● Text under study:

Schubert's book is a reworking of his dissertation, and still bears much of that standard thesis scaffolding, including an outline/decimal-style table of contents and a huge array of lengthy, descriptive footnotes that chart the author's own path through the secondary literature. This last could prove quite useful to scholars new to the field, for they intelligently digest and annotate the German secondary literature on colonialism from the 1960s through the '90s. Thus, while Schubert's engagement with venerable debates, such as that over Hans Ulrich Wehler's thesis of social imperialism, might cover well-trodden ground, his notes summarize such arguments and counterarguments concisely, and with an eye towards current directions in cultural history.
Der Schwarze Fremdeis divided into three chronological sections, each of which outlines the various interest groups involved in the "colonial discussion," and then describes the role that the image of the Black Other played in the positioning of these interest groups. The first section briefly describes German perceptions of blacks over the eighteenth and nineteenth centuries, before turning to a detailed analysis of the colonialist writers of the 1870s and '80s, from Friedrich Fabri to Wilhelm Hübbe-Schleiden. The second section covers the "colonial discussion" during Germany's tenure as a colonial power after 1885, from the anti-slavery campaigns of the 1880s, through the Herero revolt of 1904, the "Hottentot" elections of 1907, and the ensuing Dernberg reforms. The last covers the pursuit of "colonialism without colonies" in the Weimar era; and a broad-ranging conclusion links these images of the Black Other to post-1945 German perspectives on African poverty and underdevelopment.
Schubert's argument throughout is that tropes of the "Black Other" performed an integrative function, bringing diverse and sometimes conflicting interests together under a single, tidy, and quite elastic image. The image of the Black Other could simultaneously pander to the nationalist ambitions of the colonial enthusiast, fortify the self-fashioning of the missionary society supporter, and legitimize the strategies of the profiteer. Eventually, the tropes of Black Otherness came to dominate so thoroughly political language that even opponents of colonialism fell into using them. And at the heart of this discourse of the Black Other, and perhaps the secret to its flexibility, lay the notion that Africans were kulturlos--"without culture," or uncivilized.
In the decade before Germany declared sovereignty over African territories (1875-85), for instance, Schubert shows how the conviction that the African was kulturlos eased seamlessly into an argument about the need to "educate the Negro." Such "civilizing mission" rhetoric, in turn, served as an overarching rationale for the growing demand of overseas acquisitions. The discourse of "educating the Negro to work" (Erziehung des Negers zur Arbeit), for instance, offered a convenient coupling of philanthropy with the unmistakable glint of economic opportunism. Hanseatic traders who might otherwise be sympathetic to free trade rhetoric could be converted to the colonialist cause by the trope of "the lazy African middleman"--the black who (because kulturlos) willfully and arbitrarily blocked Europeans' fair and equal access to the wealth of the African interior. ("Educating" the African, in this case, included not-so-veiled promises of a commercial windfall, once the civilizing process had begun.)

● Data shown:
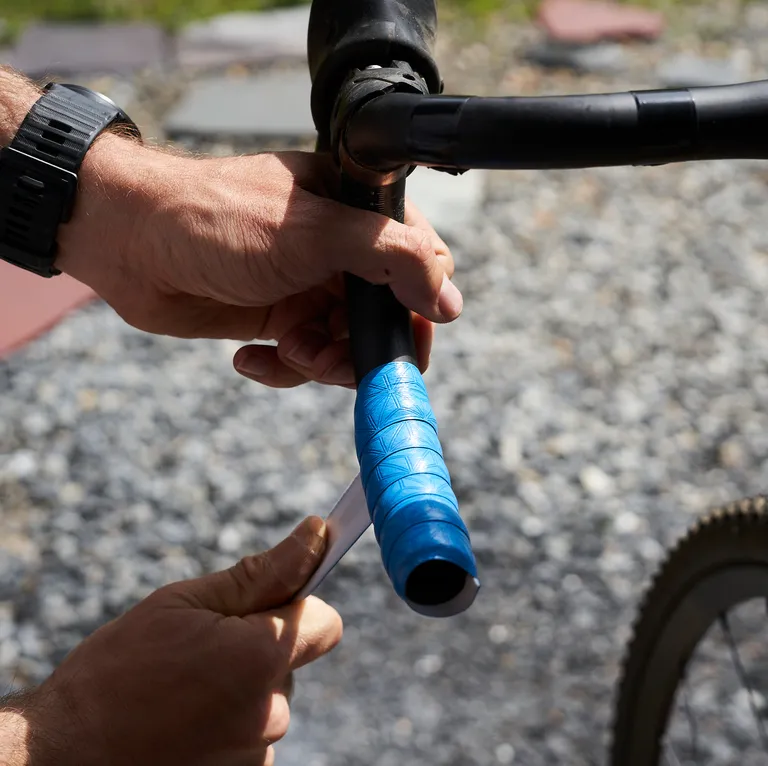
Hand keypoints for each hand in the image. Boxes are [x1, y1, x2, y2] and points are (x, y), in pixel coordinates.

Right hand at [0, 517, 340, 765]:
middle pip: (291, 659)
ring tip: (183, 688)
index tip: (265, 600)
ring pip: (269, 695)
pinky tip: (185, 720)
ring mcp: (257, 752)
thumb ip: (263, 571)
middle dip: (257, 644)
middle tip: (199, 648)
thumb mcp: (187, 602)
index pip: (323, 621)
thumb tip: (316, 533)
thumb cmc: (120, 668)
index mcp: (263, 657)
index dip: (296, 604)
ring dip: (241, 686)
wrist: (65, 753)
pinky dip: (229, 720)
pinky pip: (253, 731)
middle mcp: (272, 712)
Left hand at [58, 137, 461, 387]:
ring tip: (288, 353)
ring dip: (320, 363)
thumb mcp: (315, 232)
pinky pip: (304, 360)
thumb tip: (449, 300)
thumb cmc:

● Task brief: Continue the review of Schubert's book on German colonialism and the Black Other, starting right after its final sentence. The records were drawn from a source unrelated to the text.

● Task output:
Missionary societies, on the other hand, invoked the image of "kulturloser Negro" not as willful, but as childlike, and subject to fetishism and superstition. The missionary's role, then, was to "educate" the African to the possibility of his own salvation--and to the healthy, character-building habit of hard work, of course. "Educating" the African, in this missionary vision, furthermore, provided a clear rhetorical device with which to link missionary society efforts to Germany's need to demonstrate its national self-worth through such moral projects.
Even political groups opposed to colonialism fell into using variants of the Black Other in the course of their opposition. Left Liberals, for instance, referenced the "wildness" and "savagery" of Africa as a good reason to avoid entanglements there. And when Social Democrats made convoluted efforts to associate the oppression of German workers under capitalism with that of Africans under imperialism, they just as often ended up reasserting racial hierarchy, boosting the "civility" of the former by conceding the "wildness" of the latter.
The second section of Schubert's book, covering the colonial era (from the mid-1880s to the First World War), offers the most detailed look at the intersection of discourse with politics. In the 1880s, for instance, the colonialist movement embarked on a nation-wide "anti-slavery" campaign in print and in the Reichstag, portraying Arabs as cruel slavers and blacks as helpless captives in need of a paternalistic force to free them. Such rhetoric allowed overseas expansion to take on the sheen of both moral and national imperative; colonialism, it was argued, would bring "Kultur" to Africa. This would dramatically demonstrate Germany's moral worth and national greatness. Meanwhile, the image of blacks as docile slaves simultaneously conveyed vague impressions of a vast, cheap, latent workforce in Africa--a workforce that, once the immoral Arab slave-traders were removed from the picture, would be at the disposal of the more civilized German economic interests.
Events in the colonies themselves could and did affect these tropes of the Black Other. Most centrally, the Herero uprising of 1904 chipped away at the "civilizing mission" overtones to the image of the kulturlos Black Other, and an incarnation laced with Social Darwinism emerged in the colonial discussion. Blacks were still thought "kulturlos," but were now declared to be fundamentally uneducable. The childlike Black, waiting for salvation, education, and direction, now morphed into a devilish and murderous savage--a savage whose permanently-kulturlos state formed a justification for segregationist and eliminationist ideologies. This Social Darwinist strain carried over into the Weimar era, and fed the racism of the National Socialists. Yet the older civilizing mission rhetoric flourished into Weimar as well, notwithstanding the loss of the colonies. For instance, the image of the "loyal Askari"--the black soldier who fought on behalf of the Germans--helped to recast Germany as a benevolent colonial master. In the process, the increasingly irrelevant colonialists sought to hitch their cart to the horse of Versailles Treaty resentment.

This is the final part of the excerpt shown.